Reading text:
Barbara Valentine has a heart for music
What do Ronald Reagan, George H.W. Bush, and Bill Clinton have in common (besides having once called 1600 Pennsylvania Avenue home)? They all shook hands with Barbara Valentine. Even a young Ken Burns could be added to that list. The same hands she used to greet a veritable who’s who of celebrities also spent a lifetime bringing 88 keys to life. Music is the constant thread woven throughout the seasons of a full life that she is still enjoying. The fact that her birthday falls on February 14 and she married a “Valentine” is just one of the serendipitous circumstances of her life story.
Valentine, who now resides at Cypress Glen in Greenville, said she gives her mother credit for her early love of music: “She loved music–didn’t play an instrument or anything–but she sang around the house all the time, and so when I was a little girl, as far back as I can remember, she would say, ‘Oh, you’re going to take piano someday, because you’re so musical,’ because I could sing along with her.”
So when she was 7 years old, she started piano lessons–and loved it. Her mother never said, “You’ve got to practice.” She would say, “I just love that piece, Barbara. Play it again for me, please.”
She was Barbara Reynolds then, born in Dunn, but when she was 5 years old, the family moved to Fayetteville. While in high school she started working on Saturdays for a music store that sold Hammond organs.
She said: “A man came in one day and wanted to buy a Hammond organ for the small Methodist Church in Fayetteville, in memory of his mother who had passed away. So we sold him the organ, but they didn’t have anyone to play it. So he asked if I would take the job.”
She was 14 or 15 when she began playing every Sunday morning and night and for Wednesday night rehearsal, making about $40 a month. She took private organ lessons from her piano teacher.

At her Cypress Glen home. Photo by Donna Davis.

Material:

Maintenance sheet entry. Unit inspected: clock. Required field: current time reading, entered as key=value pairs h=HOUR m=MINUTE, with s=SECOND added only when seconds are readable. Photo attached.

Exercise 1:
Translate this sentence from the Barbara Valentine article into Spanish: "So when she was 7 years old, she started piano lessons–and loved it."
Exercise 2:
Carry on with the article about Barbara Valentine from the point where it stops.

Written response 1:
Así que, cuando tenía 7 años, empezó a tomar clases de piano, y le encantaron.

Written response 2:
Since moving to Cypress Glen, Valentine said she met a kindred spirit in Frances Cain, who has a similar background, both playing for little churches while still in high school. Valentine went to Greensboro College, while Cain went to East Carolina. Greensboro College was a small Methodist girl’s school when Valentine was there and it became co-ed her senior year. She earned her teacher certificate as well as piano performance there.
After college she taught choral music in Greensboro middle schools for a couple of years, along with teaching some private lessons. In 1964 she and her husband and three children moved to Wilson. Barbara began singing with her children for a church program. Soon she was called upon to entertain for various civic groups, she met some other women, and they formed the Barbara Berry Singers.
The group ended up singing for 25 years, with members coming and going as life moves required.
Musician Steve Creech added some details on their LP J.C. Penney Presents the Barbara Berry Singers: “It was made in the ’70s and included the late Carolyn Powell, wife of the late Greenville banker Jerry Powell. The all female vocal and instrumental group performed throughout North Carolina and along the East Coast.”
While living in Wilson, Valentine coordinated the visiting artist program at Wilson Community College and was public information director. Governor James Hunt named her to the North Carolina Symphony Board as well as to the Tryon Palace Commission. She has also served as a trustee of Greensboro College and was named Distinguished Alumni.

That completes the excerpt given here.